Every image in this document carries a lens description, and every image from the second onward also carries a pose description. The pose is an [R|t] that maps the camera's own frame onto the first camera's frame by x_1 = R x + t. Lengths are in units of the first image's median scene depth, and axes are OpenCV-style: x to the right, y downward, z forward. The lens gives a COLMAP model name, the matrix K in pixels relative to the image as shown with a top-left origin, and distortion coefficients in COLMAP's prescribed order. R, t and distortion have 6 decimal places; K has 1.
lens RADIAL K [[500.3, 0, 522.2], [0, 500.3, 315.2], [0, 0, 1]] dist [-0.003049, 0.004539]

--

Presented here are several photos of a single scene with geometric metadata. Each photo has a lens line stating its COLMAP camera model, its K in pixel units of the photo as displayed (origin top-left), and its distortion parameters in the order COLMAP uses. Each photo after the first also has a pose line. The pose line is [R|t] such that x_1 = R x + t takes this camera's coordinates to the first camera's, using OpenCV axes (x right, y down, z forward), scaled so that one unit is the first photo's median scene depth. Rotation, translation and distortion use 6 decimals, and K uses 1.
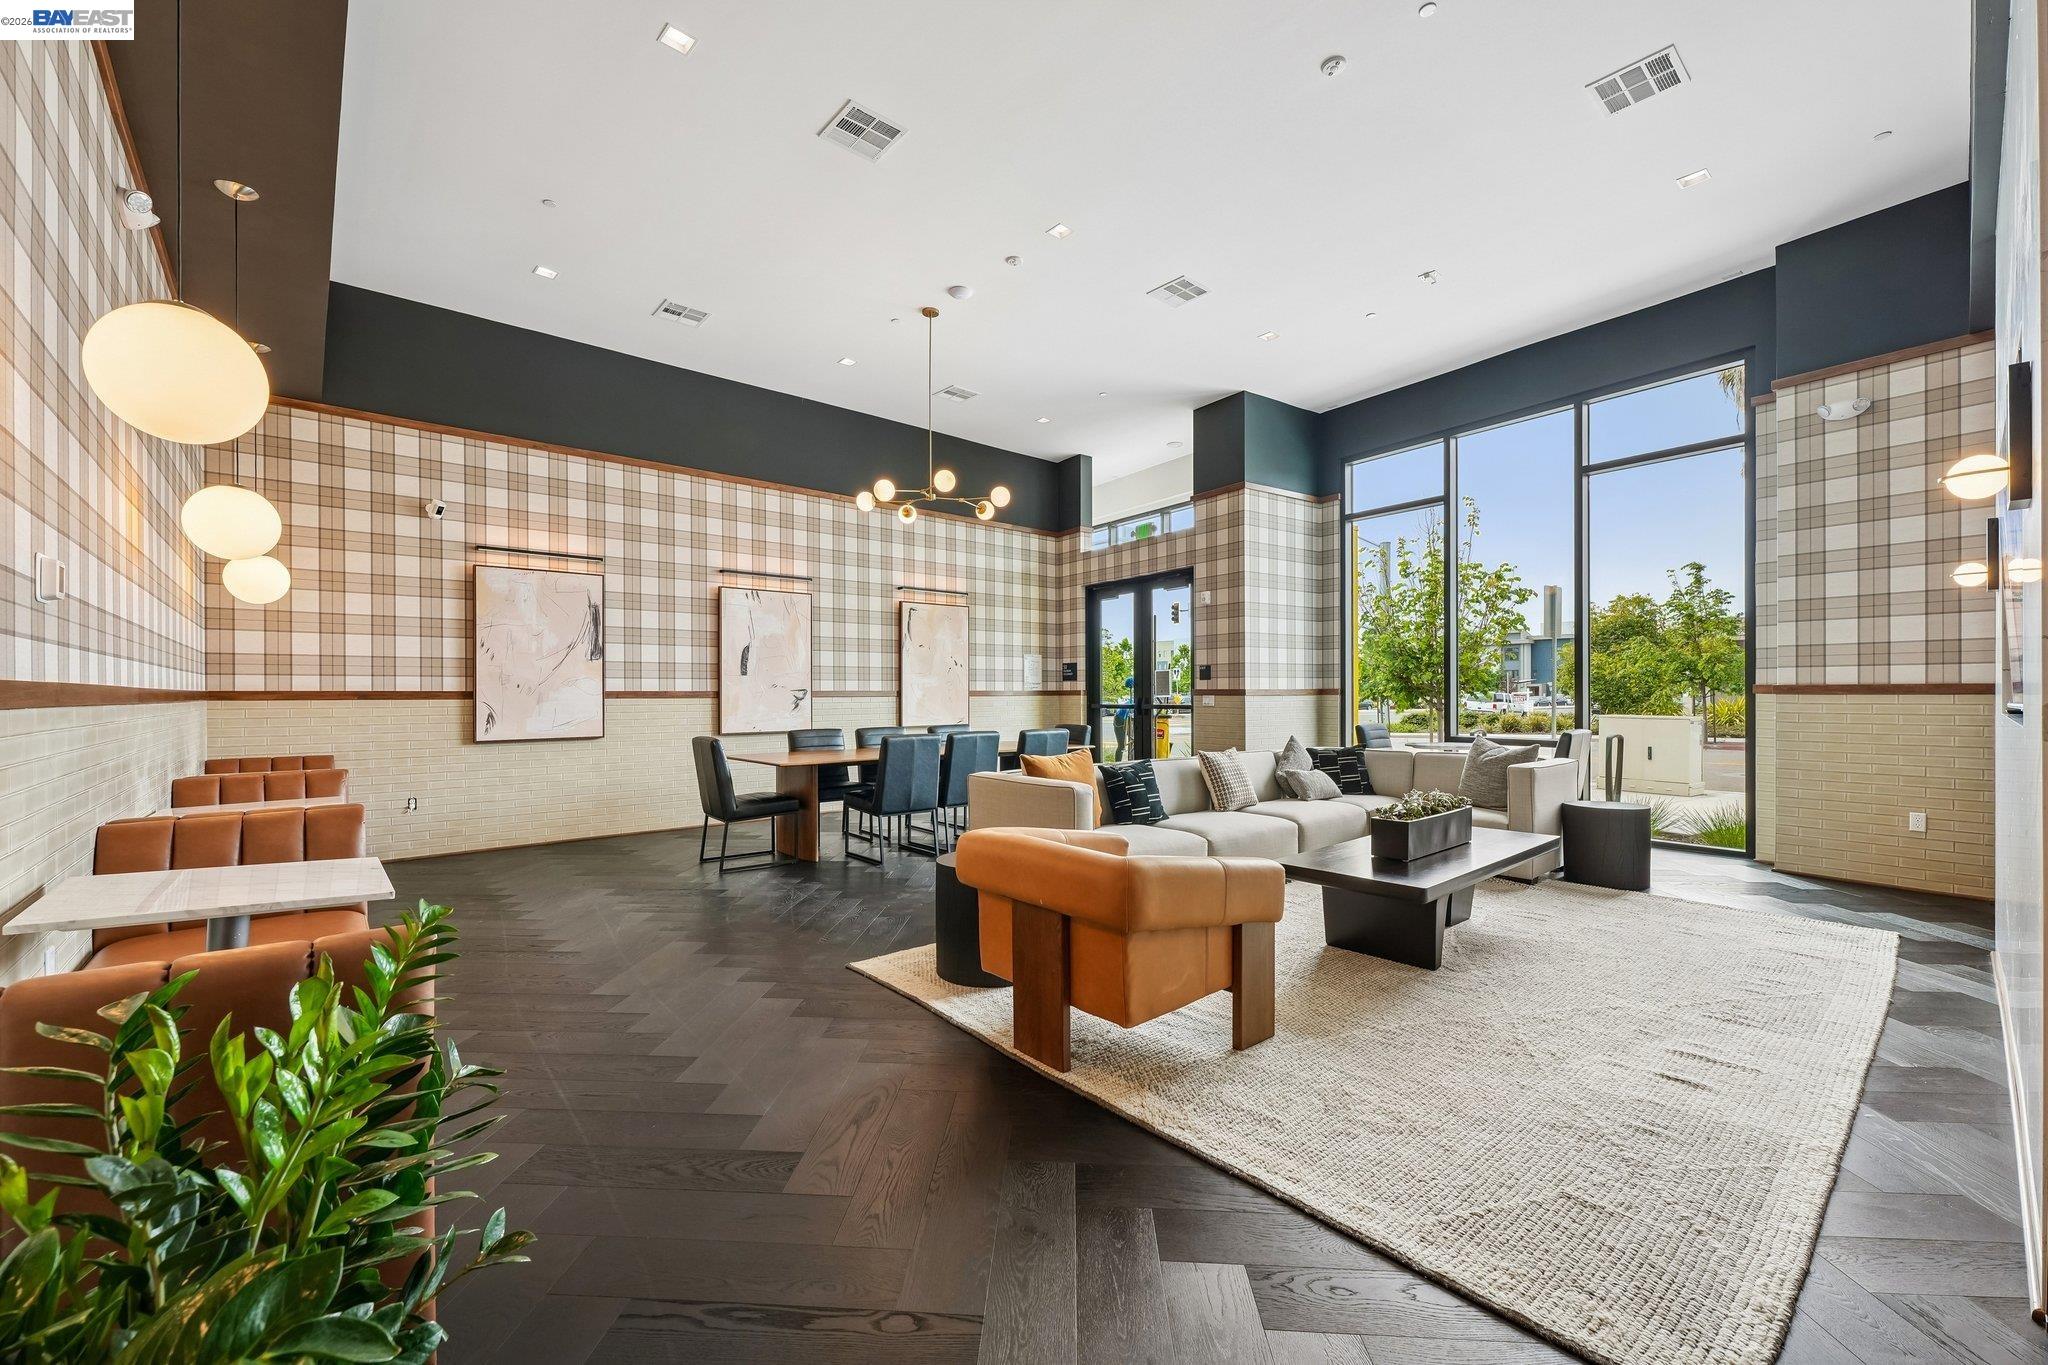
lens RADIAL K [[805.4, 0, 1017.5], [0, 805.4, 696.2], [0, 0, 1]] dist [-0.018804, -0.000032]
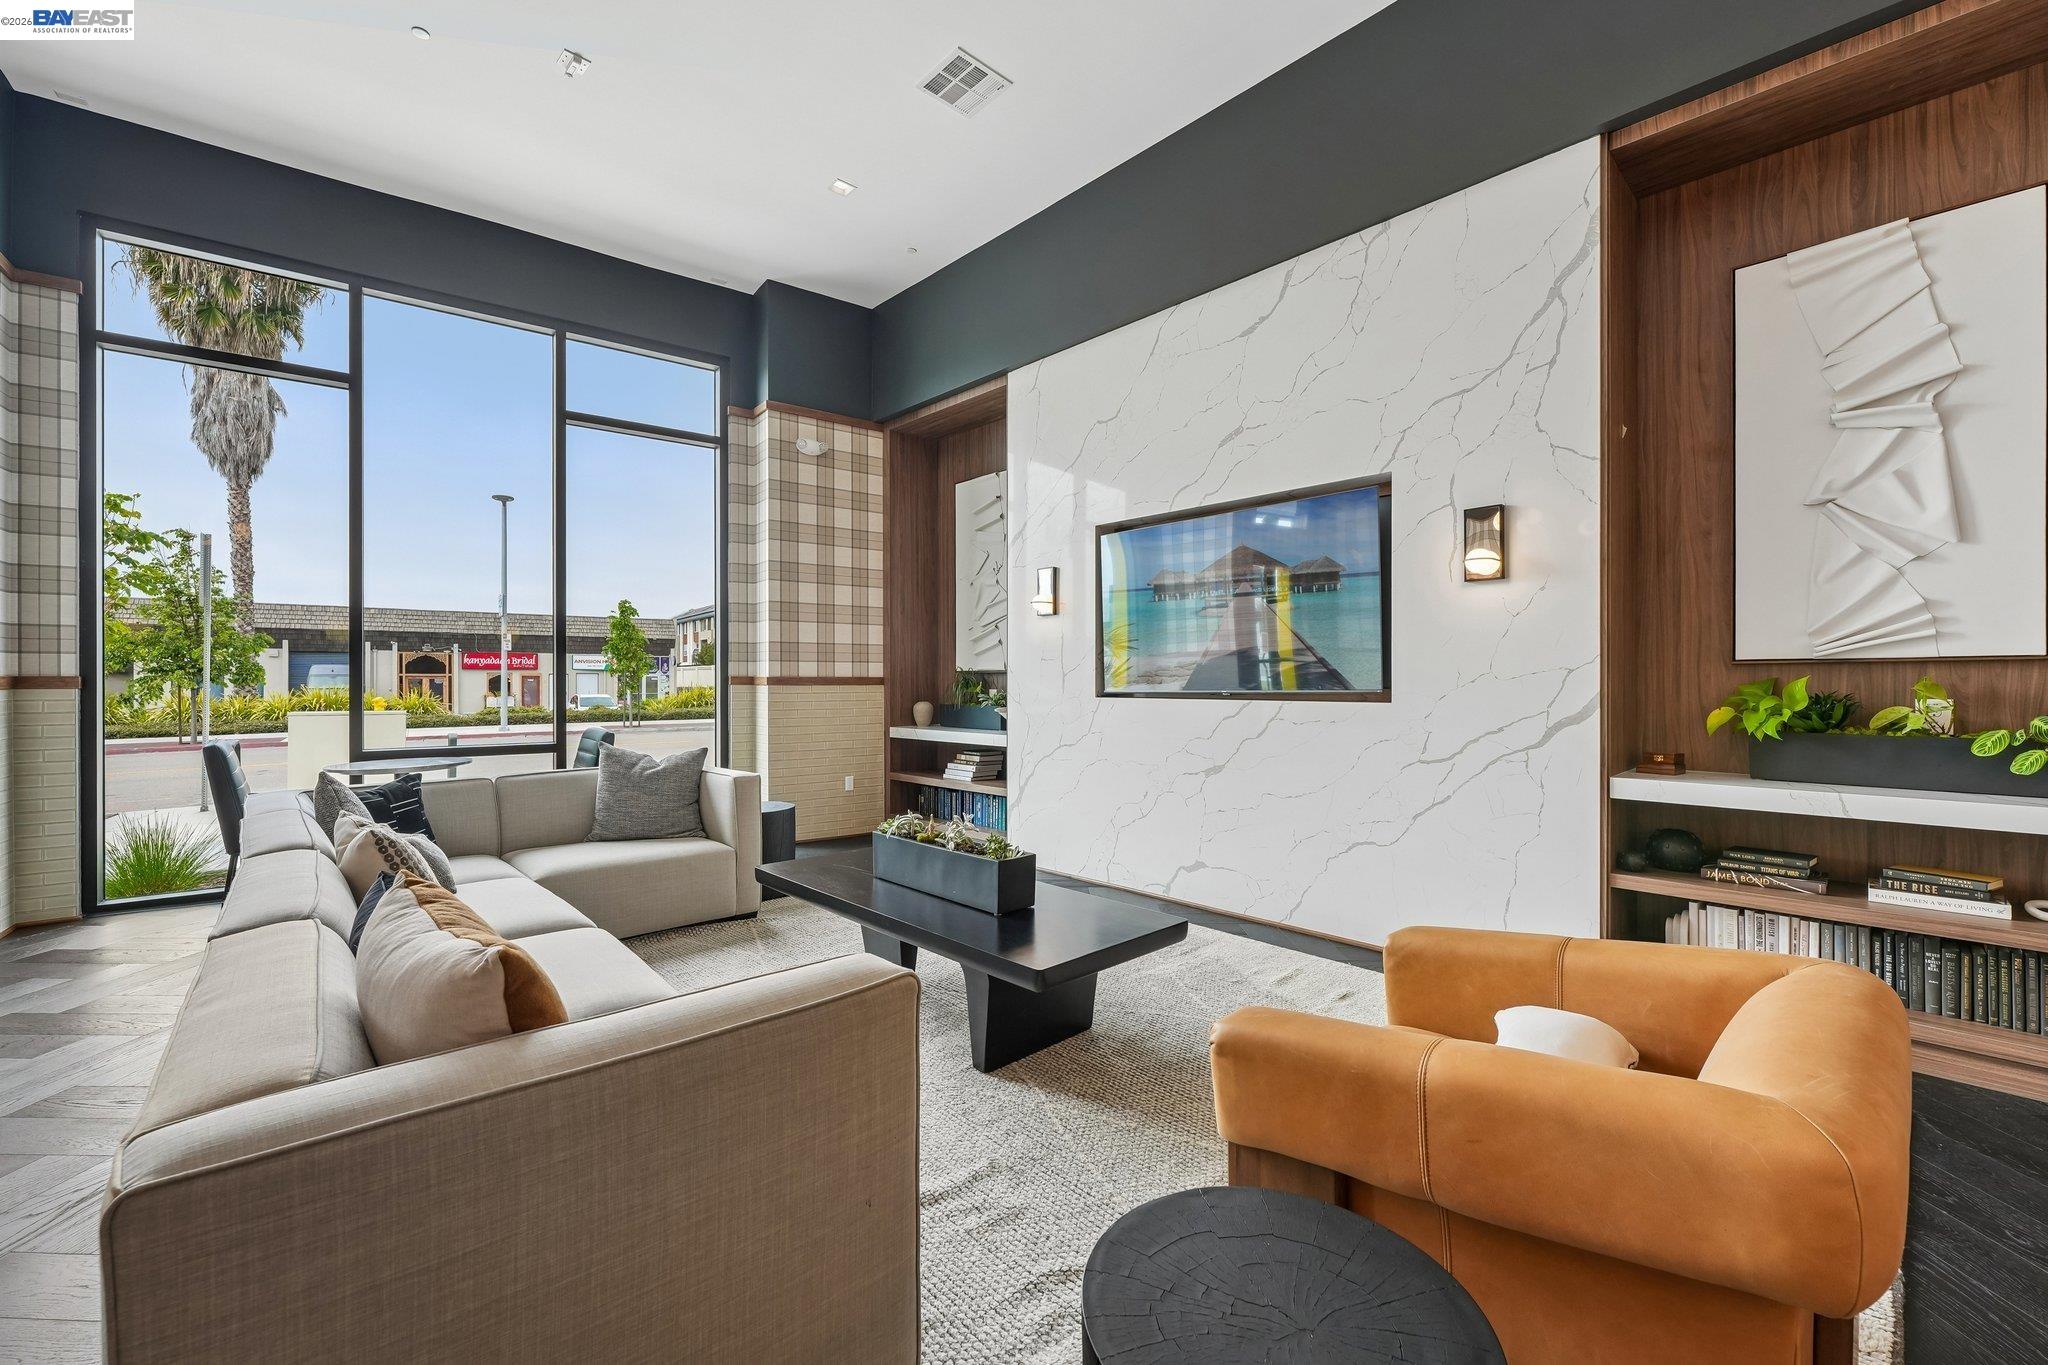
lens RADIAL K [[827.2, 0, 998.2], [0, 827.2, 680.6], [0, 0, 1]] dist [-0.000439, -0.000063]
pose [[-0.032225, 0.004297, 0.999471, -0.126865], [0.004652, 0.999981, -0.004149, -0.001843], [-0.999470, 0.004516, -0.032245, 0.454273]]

Task objective =
Please update the lines beginning at the one that has "Presented here are" and stopping after the one that has "dist [-0.018804, -0.000032]", with "geometric metadata" changed to "camera metadata" and nothing else altered. Leave the pictures out of your answer.

Written response =
Presented here are several photos of a single scene with camera metadata. Each photo has a lens line stating its COLMAP camera model, its K in pixel units of the photo as displayed (origin top-left), and its distortion parameters in the order COLMAP uses. Each photo after the first also has a pose line. The pose line is [R|t] such that x_1 = R x + t takes this camera's coordinates to the first camera's, using OpenCV axes (x right, y down, z forward), scaled so that one unit is the first photo's median scene depth. Rotation, translation and distortion use 6 decimals, and K uses 1.
lens RADIAL K [[805.4, 0, 1017.5], [0, 805.4, 696.2], [0, 0, 1]] dist [-0.018804, -0.000032]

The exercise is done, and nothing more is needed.